Anyone who has taken a basic statistics course remembers the term “p-value” and that when it’s a certain value you reject something and when it’s not you do something else. Who knows, I can’t remember. (Kidding, I teach statistics!)

Well, simply put, a p-value is the probability of getting the data you have if you assume something beforehand. Put mathematically, this is $P(\text{data}|\theta)$, where $\theta$ is some parameter you are interested in, like the mean. So let’s say we are interested in the average weight of all males at a certain company. We start by assuming it’s 185 lbs and conduct a two sided hypothesis test. Our p-value is 0.022 so we reject the assumption that the mean weight is 185. What we have actually found is $P(\text{data}|\theta=185)=0.022$. So if the real mean weight is 185 lbs, when we randomly sample a group we will get the results of our data or more extreme 2.2% of the time.
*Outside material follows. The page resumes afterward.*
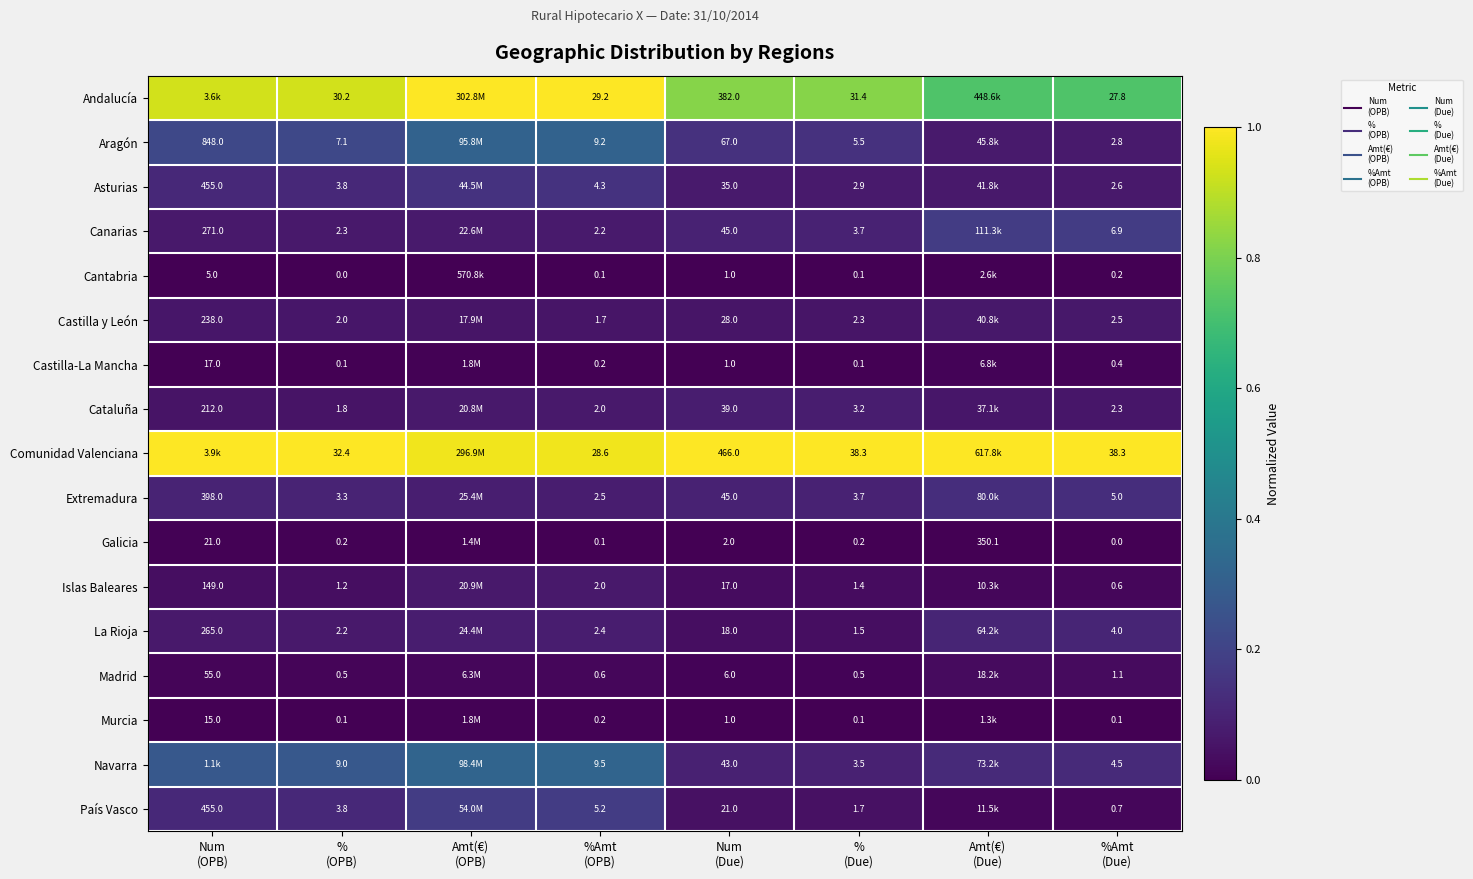

How many series are shown in this chart?

17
Seems useful right? Maybe, maybe not. All we know is that is seems kind of unlikely to happen if the real mean weight were 185 lbs. Seems, maybe, unlikely? Ugg. Statistics deals with uncertainty but this level of uncertainty doesn’t cut it for me.

This kind of hypothesis testing tells us NOTHING about the range of the mean weight. What if we are interesting in $P(\theta=185)$? Or what if we want to know a range like $P(180 <\theta<190)$? That would be very powerful information! This probability can not be found through traditional hypothesis testing and requires uses Bayesian techniques. It has become a problem that studies find a “significant p-value” of something less than 0.05 and claim to have significant results that go against everything known about that field. Recently the American Statistical Association (AMA) commented on this problem and how this way of thinking needs to go. Hypothesis testing is a valid tool but it is much less powerful than it seems at first glance and is too often completely misunderstood.

In the war between Frequentists and Bayesian followers, it seems the AMA is siding with the latter group in this case.